Occupational Therapist and ADHD Coach Emma Ketley and ADHD and autism advocate Amy Green bring their professional insight and lived experience, for an honest conversation about supporting people with ADHD beyond medication.
They explore sensory load, masking, ADHD burnout, and nervous system regulation, and discuss practical, non-pharmacological strategies that can make a meaningful difference for neurodivergent adults.

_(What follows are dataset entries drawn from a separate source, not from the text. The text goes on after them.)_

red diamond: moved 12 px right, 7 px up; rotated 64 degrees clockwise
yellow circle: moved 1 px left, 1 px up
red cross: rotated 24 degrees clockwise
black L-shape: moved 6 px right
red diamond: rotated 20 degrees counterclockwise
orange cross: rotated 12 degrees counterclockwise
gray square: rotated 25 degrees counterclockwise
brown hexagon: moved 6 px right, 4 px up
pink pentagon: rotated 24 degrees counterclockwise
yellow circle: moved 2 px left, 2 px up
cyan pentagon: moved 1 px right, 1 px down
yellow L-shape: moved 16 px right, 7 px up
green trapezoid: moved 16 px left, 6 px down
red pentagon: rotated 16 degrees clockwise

This episode is essential listening for health practitioners, mental health professionals, and anyone supporting people with ADHD. It offers guidance on neurodiversity-affirming approaches, and on how to create safer, more inclusive spaces in practice.
Emma Ketley is a unique blend of highly experienced Mental Health Occupational Therapist, specialist ICF-certified ADHD Life Coach, and late-diagnosed Neurodivergent individual. She is dedicated to bridging the gap between complex clinical concepts and practical, impactful strategies.
As such, Emma established the WA statewide Mental Health Professionals’ Network (MHPN) for ADHD in November 2023. Since its founding, Emma has worked collaboratively with two other dedicated professionals to ensure the network remains highly relevant to the evolving needs of mental health clinicians and accessible to a wide range of helping professionals.
Emma regularly utilises her unique blend of clinical expertise and coaching skills to participate in expert panels and deliver impactful presentations on mental health, well-being, and neurodivergency. This includes previous MHPN webinars, such as “Supporting the mental health of an individual with co-occurring Autism and ADHD” (June 2024) and “Multidisciplinary mental health care for adults with a recent ADHD diagnosis” (June 2025). Furthermore, Emma has presented at the ADHD WA conference, creating content for a commercial app, and acted as a Peer Reviewer and Consultant validating training for an EMPHN initiative around ADHD Capacity Building for General Practitioners.
Amy Green (she/her/they) is a proudly neurodivergent person living and working on Whadjuk Noongar Boodja (Perth, WA) land. Identified and diagnosed in adulthood, Amy is Autistic, ADHD, Dyslexic, and Dyscalculic, as well as a chronic pain and mental health consumer. She brings a deep lived understanding of how neurodivergent people experience the world, and the systems that often aren’t built with them in mind.
Professionally, Amy works within the Vocational Education and Training (VET) TAFE sector as a Manager of Student Administration and has spent over 15 years designing, refining, and leading inclusive systems and services in education for staff. She specialises in project work, digital transformation, and student experience reform, ensuring that learners, particularly those with disability or mental health challenges, aren’t just supported, but seen and valued.
She is Deputy Chair of the Shire of Serpentine Jarrahdale’s Access and Inclusion Advisory Group, a lived experience mentor with The Neurodiversity Network, and actively contributes to mental health and hidden disability awareness initiatives across government and education.
Amy isn’t a clinician, and that’s exactly why she’s here. She draws on her personal experience navigating systems, therapy, work, and life to explore non-pharmaceutical tools, workplace strategies, and neurodivergent-friendly frameworks that actually work in the real world. Her approach is grounded, practical, and shaped by years of trial, error, growth, and advocacy.
Through open conversation and honest reflection, Amy hopes to help mental health professionals better understand the value of lived expertise, and how neurodivergent people can be empowered to lead change in their own lives and beyond.
This podcast is provided for information purposes only and to provide a broad public understanding of various mental health topics. The podcast may represent the views of the presenters and not necessarily the views of the Mental Health Professionals’ Network (‘MHPN’). The podcast is not to be relied upon as medical advice, or as a substitute for medical advice, does not establish a provider-patient relationship and should not be a substitute for individual clinical judgement. By accessing MHPN‘s podcasts you also agree to the full terms and conditions of the MHPN Website.